EXERCISE OBJECTIVE:
State how many lines in the records below contain the string "bare", matching case exactly. Reply with the number alone.

RAW DATA:
******************************

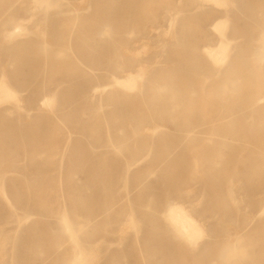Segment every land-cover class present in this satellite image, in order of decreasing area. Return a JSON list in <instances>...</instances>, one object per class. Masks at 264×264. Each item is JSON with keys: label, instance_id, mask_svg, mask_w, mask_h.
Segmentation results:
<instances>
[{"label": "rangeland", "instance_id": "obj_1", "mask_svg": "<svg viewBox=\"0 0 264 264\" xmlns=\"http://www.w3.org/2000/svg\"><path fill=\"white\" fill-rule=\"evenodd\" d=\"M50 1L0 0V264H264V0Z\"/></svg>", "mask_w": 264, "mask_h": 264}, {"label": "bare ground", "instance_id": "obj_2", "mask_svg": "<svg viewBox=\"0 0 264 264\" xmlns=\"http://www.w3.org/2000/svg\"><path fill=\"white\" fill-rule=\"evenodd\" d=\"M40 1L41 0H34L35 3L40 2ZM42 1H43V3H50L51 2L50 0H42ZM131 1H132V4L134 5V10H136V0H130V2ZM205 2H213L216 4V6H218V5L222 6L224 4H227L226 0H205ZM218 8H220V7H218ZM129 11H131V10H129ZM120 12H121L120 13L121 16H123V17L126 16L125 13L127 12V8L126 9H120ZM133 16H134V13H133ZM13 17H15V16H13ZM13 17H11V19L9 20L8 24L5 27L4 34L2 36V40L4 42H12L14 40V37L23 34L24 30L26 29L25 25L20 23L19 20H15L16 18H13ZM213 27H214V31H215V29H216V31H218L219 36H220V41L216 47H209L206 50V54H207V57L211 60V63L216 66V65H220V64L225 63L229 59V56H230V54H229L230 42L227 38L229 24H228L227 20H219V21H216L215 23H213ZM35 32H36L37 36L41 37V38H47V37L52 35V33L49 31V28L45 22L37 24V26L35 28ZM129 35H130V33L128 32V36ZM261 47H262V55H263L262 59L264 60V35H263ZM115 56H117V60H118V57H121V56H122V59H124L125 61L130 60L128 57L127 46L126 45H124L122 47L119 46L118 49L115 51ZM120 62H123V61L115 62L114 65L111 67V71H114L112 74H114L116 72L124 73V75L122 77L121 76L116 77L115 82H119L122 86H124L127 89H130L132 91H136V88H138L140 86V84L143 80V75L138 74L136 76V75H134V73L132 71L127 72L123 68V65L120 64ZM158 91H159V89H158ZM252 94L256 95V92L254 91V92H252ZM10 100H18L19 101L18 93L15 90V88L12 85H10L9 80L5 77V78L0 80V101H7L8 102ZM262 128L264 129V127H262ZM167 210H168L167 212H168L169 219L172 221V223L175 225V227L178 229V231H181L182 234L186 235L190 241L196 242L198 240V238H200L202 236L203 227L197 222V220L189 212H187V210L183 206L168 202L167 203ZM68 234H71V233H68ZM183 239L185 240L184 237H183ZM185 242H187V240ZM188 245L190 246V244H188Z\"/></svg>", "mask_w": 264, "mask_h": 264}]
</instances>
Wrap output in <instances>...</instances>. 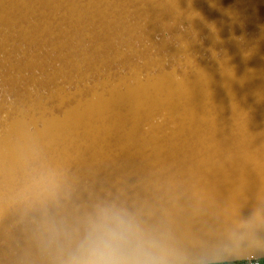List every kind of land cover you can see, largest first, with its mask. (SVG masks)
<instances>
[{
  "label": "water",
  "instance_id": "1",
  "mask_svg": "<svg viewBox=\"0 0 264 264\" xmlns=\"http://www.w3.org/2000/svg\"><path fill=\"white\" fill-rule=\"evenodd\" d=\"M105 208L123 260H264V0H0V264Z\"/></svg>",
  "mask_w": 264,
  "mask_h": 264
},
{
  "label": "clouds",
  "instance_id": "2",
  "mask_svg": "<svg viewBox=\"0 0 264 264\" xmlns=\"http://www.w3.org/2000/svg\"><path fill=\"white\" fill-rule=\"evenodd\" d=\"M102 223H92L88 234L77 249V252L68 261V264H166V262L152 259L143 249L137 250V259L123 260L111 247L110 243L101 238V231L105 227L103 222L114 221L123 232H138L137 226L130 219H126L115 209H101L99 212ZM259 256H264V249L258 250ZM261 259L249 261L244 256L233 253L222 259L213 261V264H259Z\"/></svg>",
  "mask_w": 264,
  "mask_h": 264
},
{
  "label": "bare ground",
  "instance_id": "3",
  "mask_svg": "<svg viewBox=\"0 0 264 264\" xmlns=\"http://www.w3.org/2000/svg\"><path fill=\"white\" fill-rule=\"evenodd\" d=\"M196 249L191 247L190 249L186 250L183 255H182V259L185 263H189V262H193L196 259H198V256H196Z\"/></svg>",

******************************

FINISHED EXERCISE:
2